Con el tiempo, las relaciones con los mentores tienden a horizontalizarse, y eso es natural. Pero renunciar por completo a la dinámica de mentorazgo en favor de la amistad es un error. Sin importar cuánta experiencia y éxito acumulemos, siempre habrá momentos en los que necesitemos el juicio y la guía de quienes nos orientaron en etapas clave. Amigos hay muchos; buenos mentores, muy pocos. Conviene preservarlos.
2. El mejor mentor no es el más influyente: Muchos jóvenes sueñan con tener como mentores a grandes figuras. Sin embargo, la experiencia me ha enseñado que no siempre es la mejor opción. Las “estrellas” suelen estar abrumadas por compromisos que limitan el tiempo y la atención que pueden dedicar a sus pupilos. Su prestigio abre puertas y su experiencia en entornos de alto nivel es valiosa, pero un buen mentorazgo requiere cercanía y dedicación, virtudes que no siempre acompañan al renombre.
Para equilibrar esas dimensiones, recomiendo tres estrategias:
i) Buscar mentores con trayectorias ascendentes: personas en camino a convertirse en referentes, que aún tienen tiempo y motivación para invertir en otros.
ii) Considerar a las “estrellas eméritas”: figuras retiradas que, liberadas de muchas obligaciones, valoran la oportunidad de influir directamente en el desarrollo de nuevos talentos.
iii) Diversificar: combinar mentores influyentes, que aportan legitimidad, con otros menos conocidos pero más accesibles y comprometidos.
3. El mentor no es a sus pupilos lo que el profeta es a sus seguidores: Un buen mentor no siempre tiene la razón, y la gratitud o la lealtad hacia él no deben ser ciegas. En otras palabras, ser un buen pupilo no significa defender incondicionalmente todas las ideas del mentor, ni renunciar a explorar caminos que él no apruebe. Lo que valida al mentor en su rol es su capacidad para ayudarnos a avanzar en nuestro sendero profesional. Buena parte de esto suele venir en forma de “luz”.

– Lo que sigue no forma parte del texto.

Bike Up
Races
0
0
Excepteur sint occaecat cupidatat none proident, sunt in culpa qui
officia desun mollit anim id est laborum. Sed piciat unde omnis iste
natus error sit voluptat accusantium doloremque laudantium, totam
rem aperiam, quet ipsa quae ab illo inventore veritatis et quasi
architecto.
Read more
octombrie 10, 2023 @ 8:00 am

Un buen mentor es alguien que ilumina con su visión del mundo el sendero que queremos recorrer. Esta luz, sin embargo, siempre es parcial. No importa cuán brillante y experimentado sea el mentor, cada quien tiene su propio sendero e identificarlo es una tarea irremediablemente individual.
Ver al mentor como una luz parcial que guía las carreras de sus pupilos invita, además, a dos conclusiones prácticas:
i) No hay que depender de un solo mentor: Una red diversa de mentores proyecta luces desde ángulos distintos, haciendo más claro el camino.
ii) El mentorazgo se sostiene en la confianza mutua: Habrá momentos en que el mentor no comprenda nuestras decisiones y, aun así, deberá confiar en las razones que tenemos para ellas; del mismo modo, habrá que confiar que las recomendaciones que consideramos erradas de nuestros mentores parten de un interés genuino en nuestro desarrollo.
Estas reflexiones son particularmente valiosas en estos tiempos que exaltan la igualdad absoluta y desconfían de las jerarquías. A pesar del ruido de esas narrativas, el mundo profesional sigue siendo profundamente jerarquizado, y el poder de un mentor radica precisamente en su capacidad de aprovechar oportunidades que solo existen en ese marco. Por eso, todo aquel con un espíritu práctico y que quiera maximizar su potencial haría bien en invertir—con paciencia y cuidado—en la construcción de relaciones de mentorazgo sólidas.